For the Wikipedia part, it's surprisingly simple. I just used Kiwix and grabbed a copy, it's only about 100gb or so. You can also use it to get offline copies of other stuff, like Project Gutenberg.
I'm using emby for music, audiobooks, tv, and movies. You can also do picture backup/sync if you want. I am running it in a docker on my unraid server.
Nothing, I never said any such thing. In your case your answer to my question would be "I would not have to wish, because I already downloaded everything I want". This makes you wise.
Probably forums I use to solve problems (stackoverflow and all the stack exchange ones), offline games, guides (for programming, sysadmin, building tables, cooking, travel and repair ones…), documentation for every software and tool I use or might use. Wikipedia is also a must, music too. I have a media server for my music but keeping it up to date with every release is hard work that I haven’t started (yet).

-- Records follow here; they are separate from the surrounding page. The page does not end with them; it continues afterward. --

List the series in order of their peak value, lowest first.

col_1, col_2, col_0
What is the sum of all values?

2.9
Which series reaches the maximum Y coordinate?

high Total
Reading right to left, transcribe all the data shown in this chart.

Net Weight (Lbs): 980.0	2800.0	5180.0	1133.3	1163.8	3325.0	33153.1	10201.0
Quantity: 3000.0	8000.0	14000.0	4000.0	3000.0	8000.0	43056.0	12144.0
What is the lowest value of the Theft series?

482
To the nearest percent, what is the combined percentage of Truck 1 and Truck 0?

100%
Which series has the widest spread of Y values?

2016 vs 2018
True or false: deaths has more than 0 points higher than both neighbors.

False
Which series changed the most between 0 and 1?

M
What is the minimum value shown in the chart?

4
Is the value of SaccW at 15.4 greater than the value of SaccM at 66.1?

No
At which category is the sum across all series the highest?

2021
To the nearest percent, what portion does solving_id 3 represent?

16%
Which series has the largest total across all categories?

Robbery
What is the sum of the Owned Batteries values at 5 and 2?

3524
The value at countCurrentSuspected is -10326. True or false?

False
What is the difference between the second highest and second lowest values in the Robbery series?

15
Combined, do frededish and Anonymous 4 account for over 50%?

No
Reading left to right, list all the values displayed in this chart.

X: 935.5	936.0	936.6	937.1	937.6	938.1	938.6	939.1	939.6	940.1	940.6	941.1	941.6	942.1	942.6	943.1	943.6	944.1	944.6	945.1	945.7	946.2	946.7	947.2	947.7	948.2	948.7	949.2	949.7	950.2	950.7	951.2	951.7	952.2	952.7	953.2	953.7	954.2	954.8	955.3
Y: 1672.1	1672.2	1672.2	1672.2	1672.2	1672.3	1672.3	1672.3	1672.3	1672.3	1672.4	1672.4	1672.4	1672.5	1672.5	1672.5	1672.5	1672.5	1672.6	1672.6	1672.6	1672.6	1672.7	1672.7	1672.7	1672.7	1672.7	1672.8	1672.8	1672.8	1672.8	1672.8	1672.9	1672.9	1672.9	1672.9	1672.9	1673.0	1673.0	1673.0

This is basically my answer. I would wish my NAS was more full. I already have a pretty (imo) decent homelab with a lot of shit on it but in a “post internet” situation it would get old after a few months or maybe years depending on how fast I watched/read/listened
So tv/movies/music/books/comics and manga. Just all the media
All the extension office university data on plants, agriculture, etc. It’s invaluable info for anyone who grows their own food and deals with bees in relation to that food growth.
If the Internet went away, we'd have a little time before batteries were not viable even if replaceable, as distributing those batteries would get problematic.
We would have had no time to withdraw cash as cash, an important thing since banks will fall over at least enough to trigger an economic collapse.
No, we're all gonna need to learn how to fight, and live without hospitals and drugs and probably electricity.
We have bigger problems than ensuring we can look up the capital of Rwanda on this cached Wikipedia while we listen to The Cure.
If the Internet went away, we’d have a little time before batteries were not viable even if replaceable, as distributing those batteries would get problematic.
Good thing portable solar panels & lead-acid batteries exist that can easily power a couple of laptops even if their internal batteries are cooked. Solar panels last for a very long time if cared for, and lead-acid batteries can be (somewhat) useful almost indefinitely if you replace the electrolyte.
No, we’re all gonna need to learn how to fight, and live without hospitals and drugs and probably electricity.
So it would be really handy to have instructions for maintaining or even building weaponry, medical/medicinal literature to find useful herbs or other remedies, and engineering literature/textbooks/software to help us rebuild the electrical grid and then the Internet.